Among Catholic registered voters, Obama and Romney each took 46 percent in 19 days worth of Gallup tracking polls between April 11 and April 30. The numbers among Catholics were a virtual mirror image of the head to head matchup among all registered voters where Obama took 46 percent to Romney’s 45 percent over that same time period. (Because of the large sample sizes — Gallup polled almost 2,000 Catholic registered voters over those 19 days — the numbers are even more reliable.)
It’s not just this presidential election where the Catholic vote serves as a leading indicator of the national vote.
In the five presidential races prior to this one, the candidate who carried the Catholic vote won four of them. The lone exception was in 2000 when then Vice President Al Gore won the Catholic vote by two points (and the popular vote by .5 percent) but lost the presidency to then Texas Gov. George W. Bush.

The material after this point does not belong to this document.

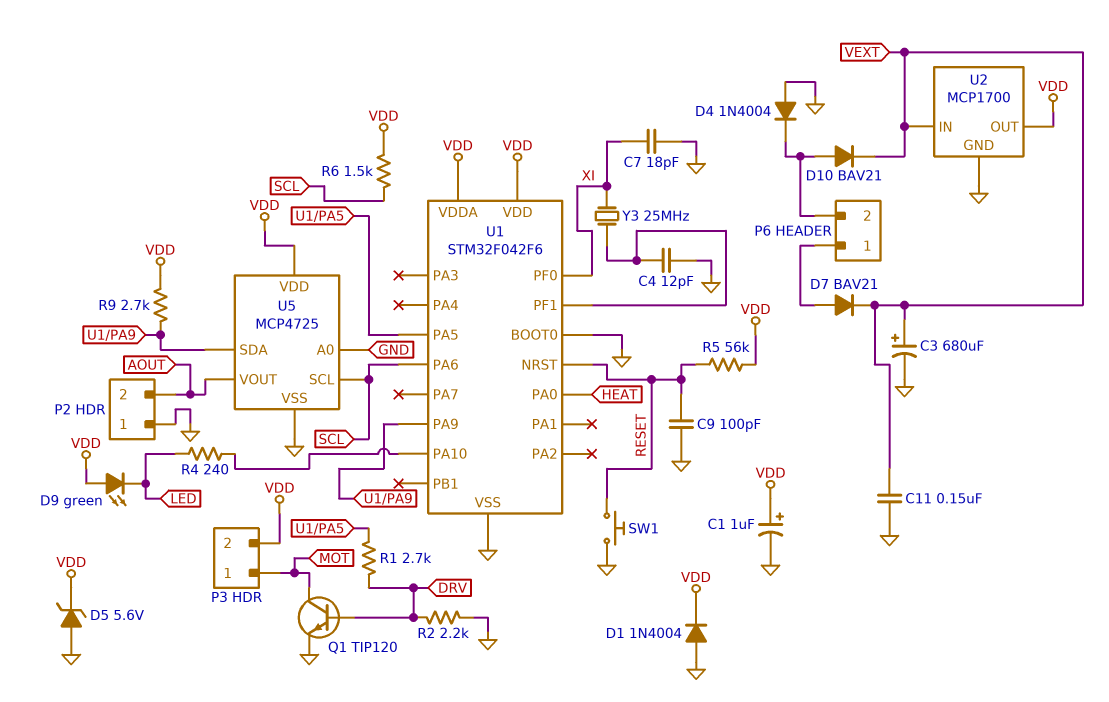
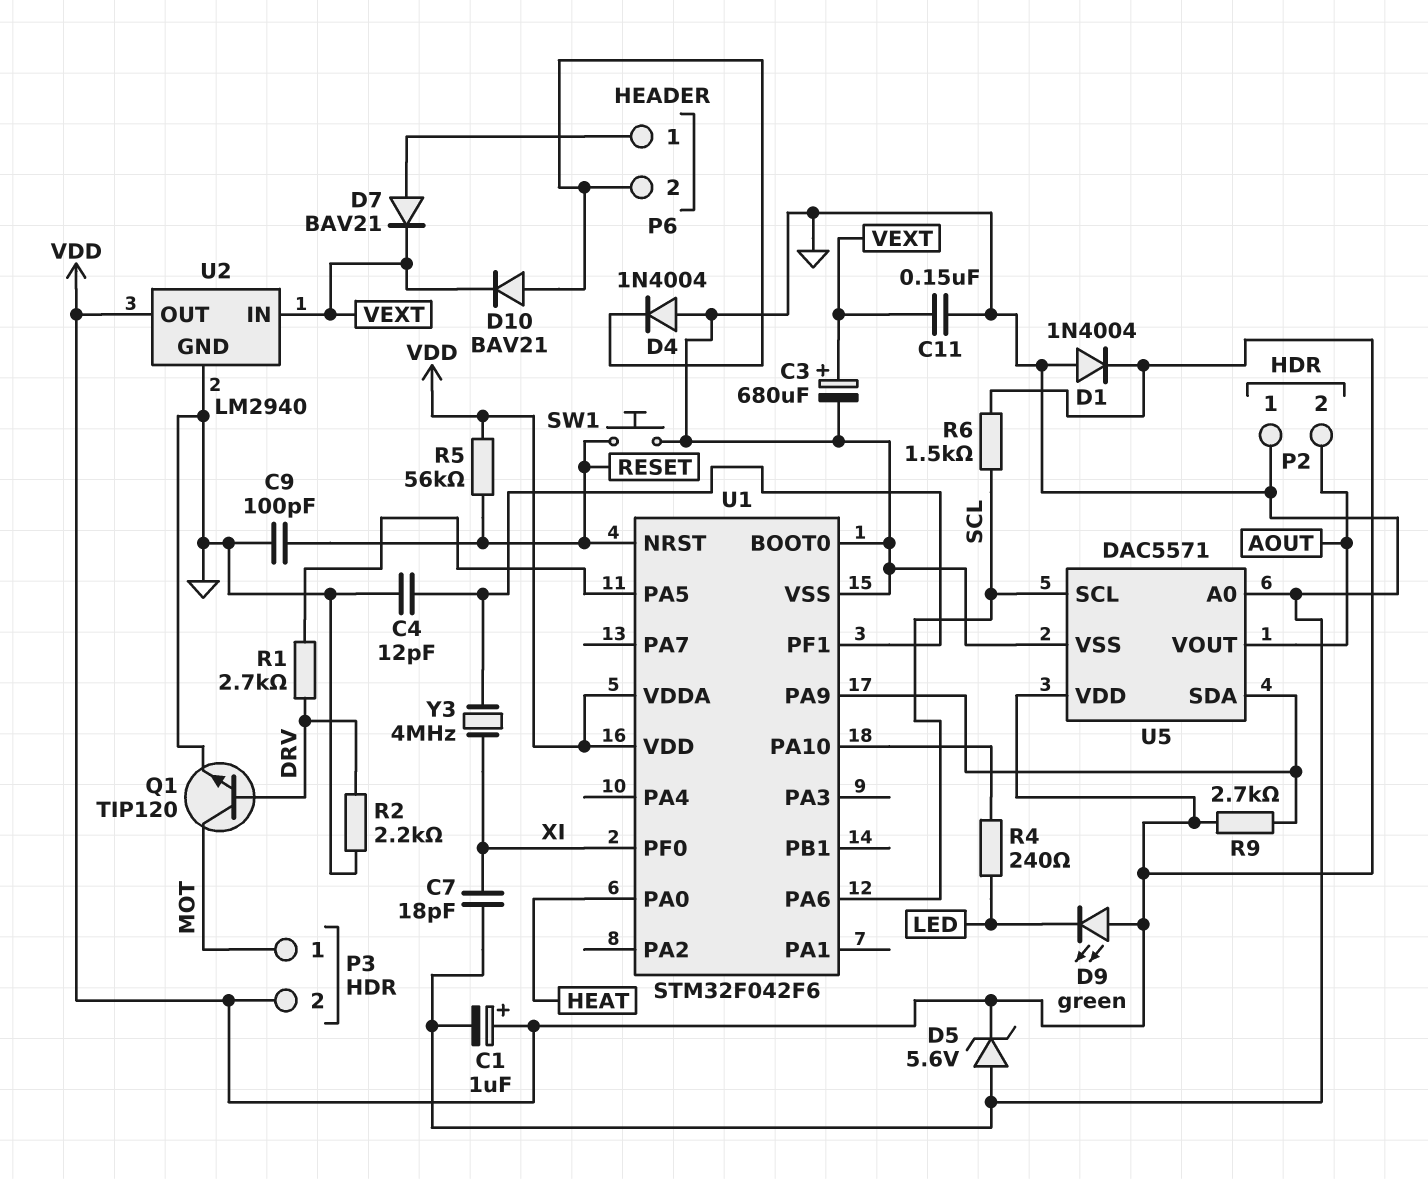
U2: MCP1700 -> LM2940
U5: MCP4725 -> DAC5571
Y3: 25MHz (U1/PF1, XI) -> 4MHz (U1/PF1, XI)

In fact, in the last two presidential contests the Catholic vote has tracked almost exactly with the popular vote. In 2008, President Obama carried Catholics by nine points and beat Arizona Sen. John McCain (R) by seven points nationally. Four years earlier, Bush won the Catholic vote by five points and beat Massachusetts Sen. John Kerry (D) by three points nationwide.
(It’s not just presidential elections where Catholics have been a key swing bloc. In the 2006 midterms when Democrats made huge congressional gains, the party won Catholics by 11 points. In 2010, when Republicans re-took the House, Catholics voted for GOP candidates by 10 points.)
In each of the past five presidential elections, Catholics have comprised somewhere between 26 percent and 29 percent of the overall electorate. (Catholics were 27 percent of the electorate in both 2004 and 2008.)
As Gallup’s Frank Newport notes in a memo on the findings, Catholics have historically been a Democratic-leaning constituency — the party can thank John F. Kennedy for that one — but in recent decades have become more of a toss-up voting bloc.